Do I need an expensive digital cable?


I have been using a fairly inexpensive optical cable to connect my CD transport to my Moon 280D streamer. I was told that an SPDIFcoax cable would sound better. For an experiment I purchased an inexpensive Pangea coax cable. It didn't sound at all because its terminator ends did not fit snugly in my equipment. I consulted chatgbt who often gives me audio advice. It advised that for the short run of 1 meter, an RCA interconnect would work. It did. And sounded much better than the optical. Chatgbt said that RCA interconnect was good enough.

Now, there is a twist to this story that might make those doubters think twice. A digital cable carries packets of information that are rechecked to assure that the streamer is recieving correct information. There is the timing concern, though. But my Moon 280D has an asynchronous DAC with a clock as part of the DAC. Any information sent by my transport, whether it is clocked by the transport or not, will go through the Moon's asynchronous DAC's clock. So ;there shouldn't be a timing problem. Should there?

Can anyone make a case that I should buy a "better" coax cable?

audio-b-dog

@audphile1 

chatgbt on "New Moon Daughter"

1. The Original Recording (1994–95)

Cassandra Wilson recorded the album for Blue Note in the mid-90s.
Despite the era, it was tracked and mixed to analog tape. Craig Street’s production style leaned warm, spacious, and organic — not early-digital bright.

That woody, shadowy atmosphere you hear? That’s tape.
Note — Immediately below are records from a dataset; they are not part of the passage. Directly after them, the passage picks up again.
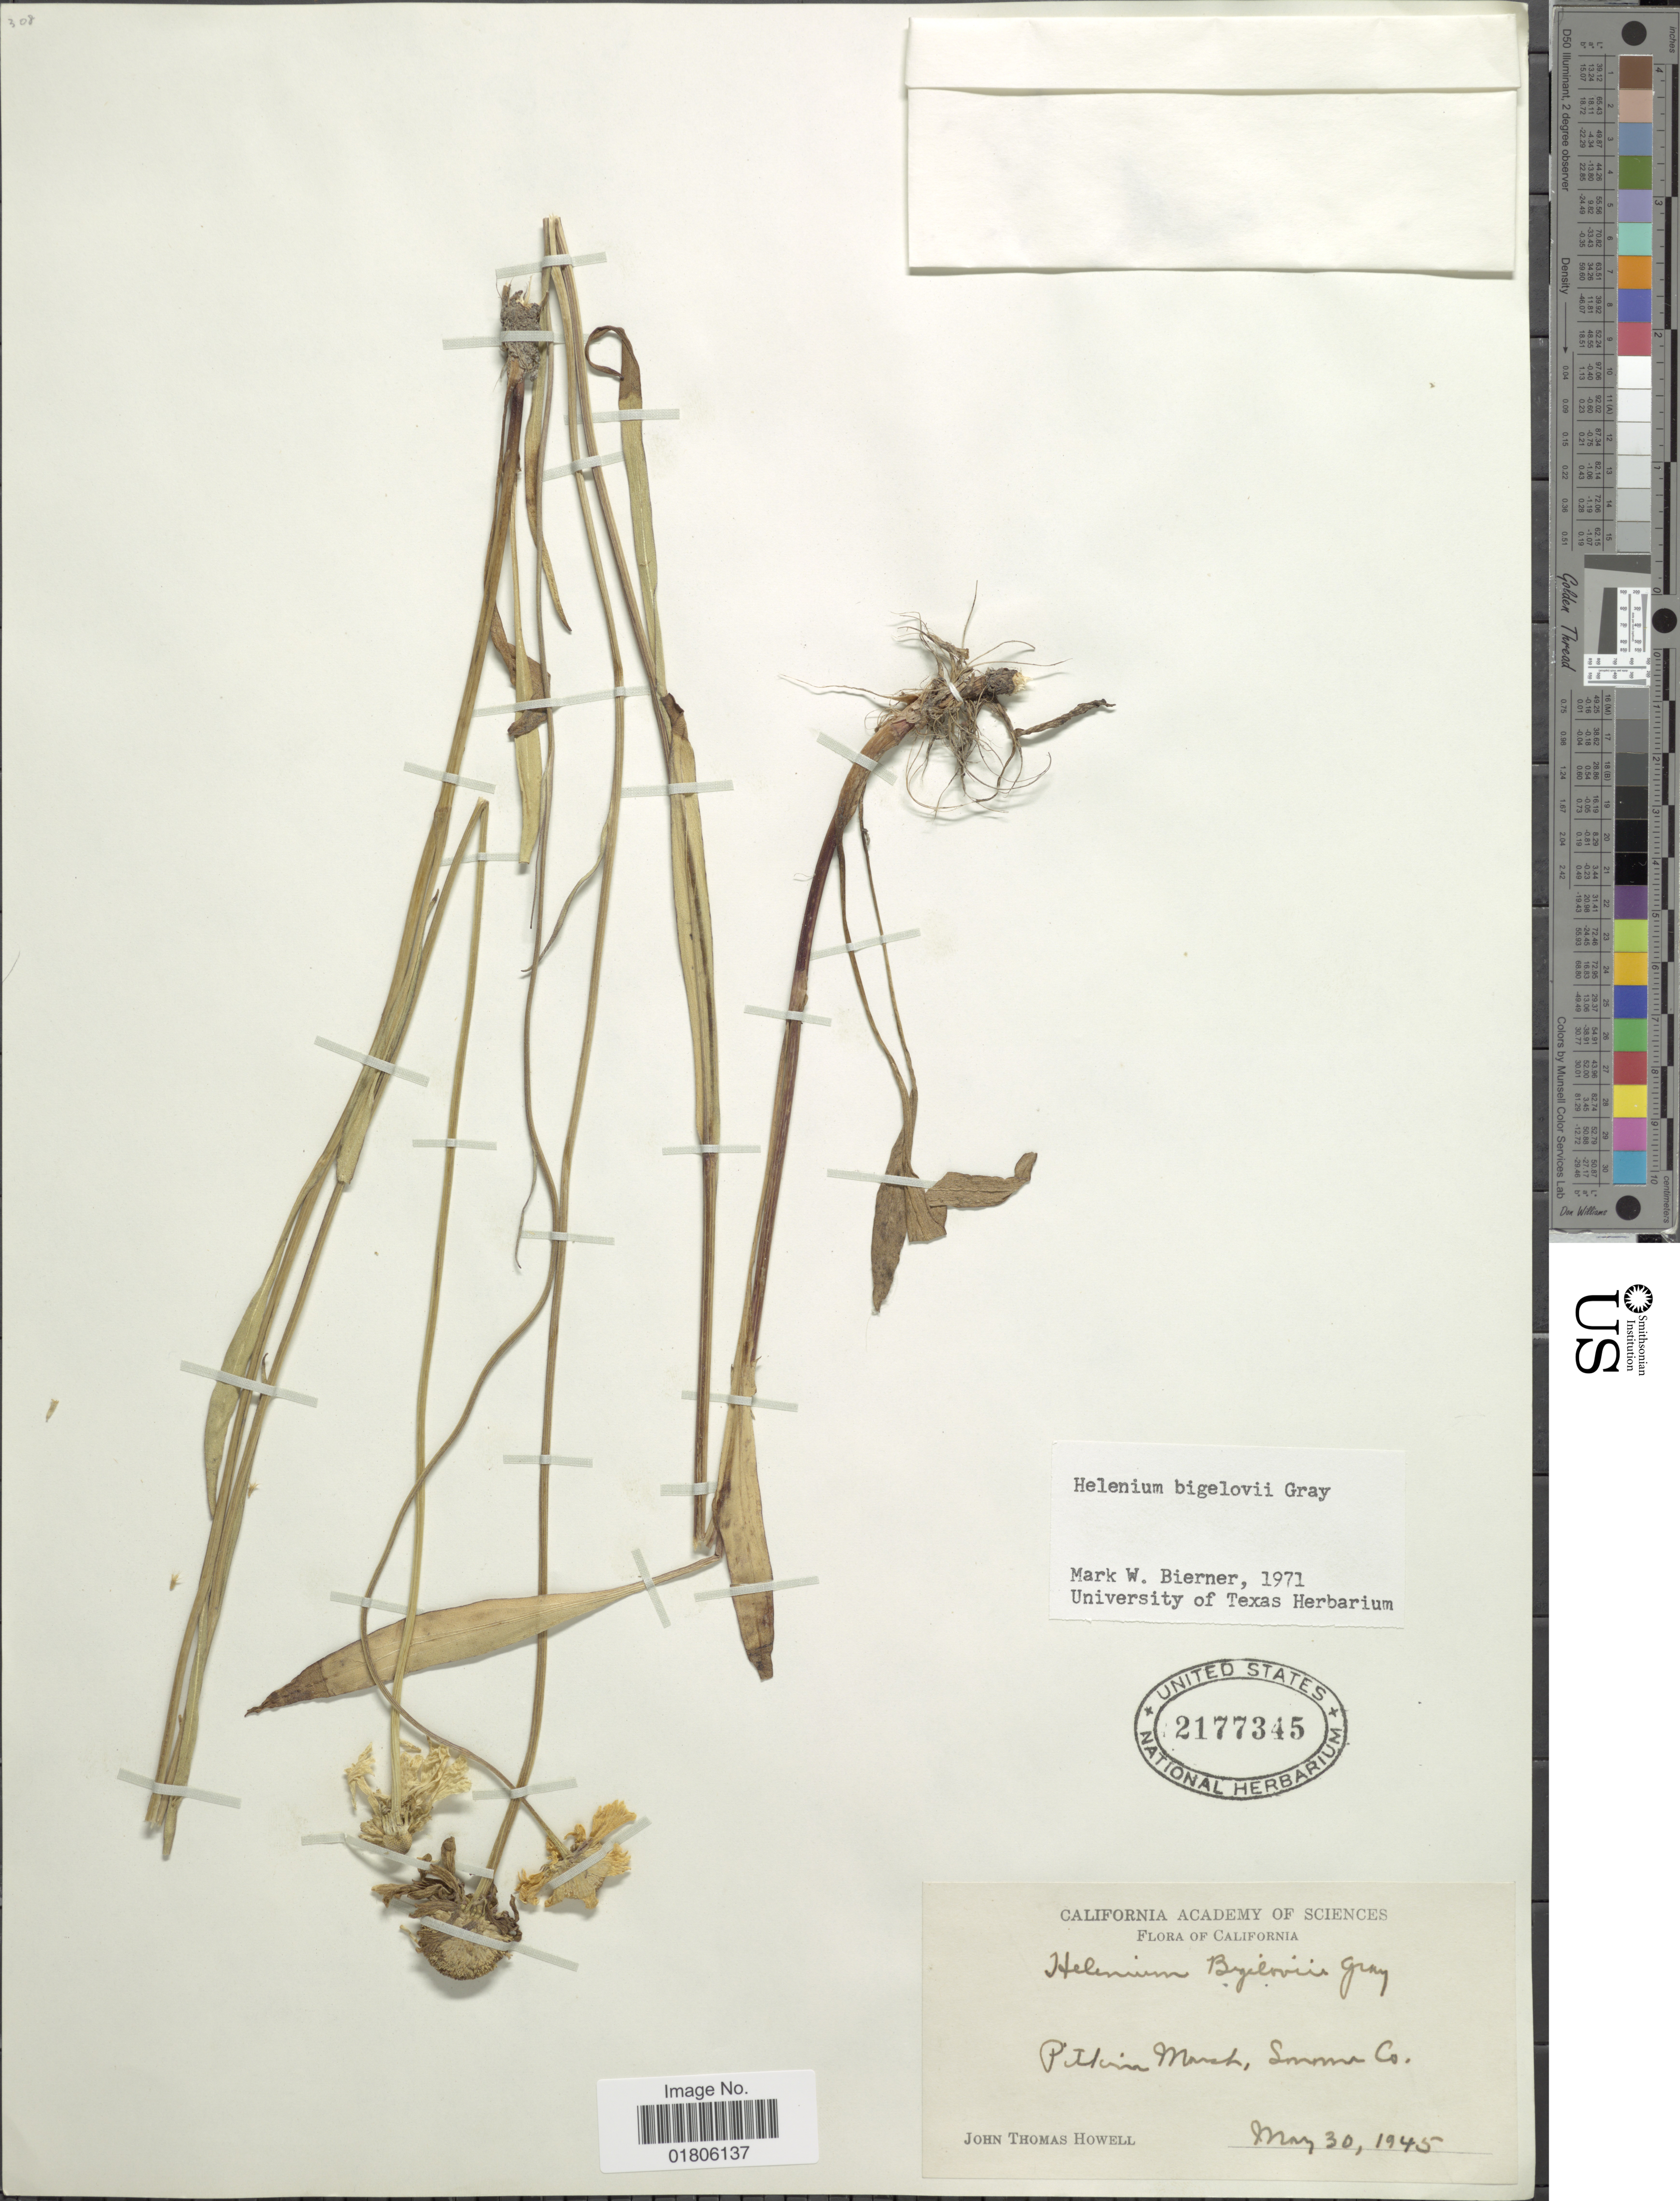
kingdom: Plantae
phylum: Tracheophyta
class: Magnoliopsida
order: Asterales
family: Asteraceae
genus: Helenium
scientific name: Helenium bigelovii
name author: A. Gray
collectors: J. T. Howell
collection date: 1945-05-30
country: United States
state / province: California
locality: Pitkin March, Summer Co.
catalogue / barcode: US 2177345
2. The Pure Pleasure Reissue

Pure Pleasure is known for:

  • Licensing original master tapes

  • Cutting in the UK

  • Avoiding digital steps when possible

For New Moon Daughter, the label indicates mastering from the original analog tapes, making it an AAA chain (analog master → analog cutting → vinyl).

They don’t usually hedge language. If digital were involved, it would be noted.

@richardbrand 

We did start with a digital cable, but I've started several forums that end abruptly. As long as people are still interested, why not keep going? My feeling is that these forums are for audiophiles to talk to each other. If I'm wrong, I could figure out what we're talking about and start a new thread.

@audio-b-dog 

I know what you mean.  I started one about cartridges that is now on its seventh page ... it is hard to know when a new thread would work and be worthwhile

@audphile1 

my Meitner DAC upsamples everything to DSD1024 

Which is the right way to go, in my opinion.

The ESS dacs in the Bluesound can natively handle DSD1024 but the unit is restricted to DSD 256.  This is consistent with converting DSD to PCM at 192-kHz and feeding that to the dacs.  Cannot find where I read that they do this ...

With chip DACs your working within the limitations of the chip. There’s a reason why ESS based Bluesound is limited to DSD256. 

I am not a fan of ESS based DACs in general. The sound of these DACs in my experience is direct and leans clinical and analytical. There are exceptions and the final result depends on implementation and analog stage.
Soulnote DAC is ESS based. I heard it at a show and it was very good sounding. Yes super detailed and open sound but managed to not veer into the matter of fact, analytical presentation too much. At the end of the day ESS based Soulnote and Bluesound are completely different animals. Simaudio Moon is ESS based as well if I’m not mistaken. Matter of preference. I wouldn’t trade my Meitner for an ESS DAC.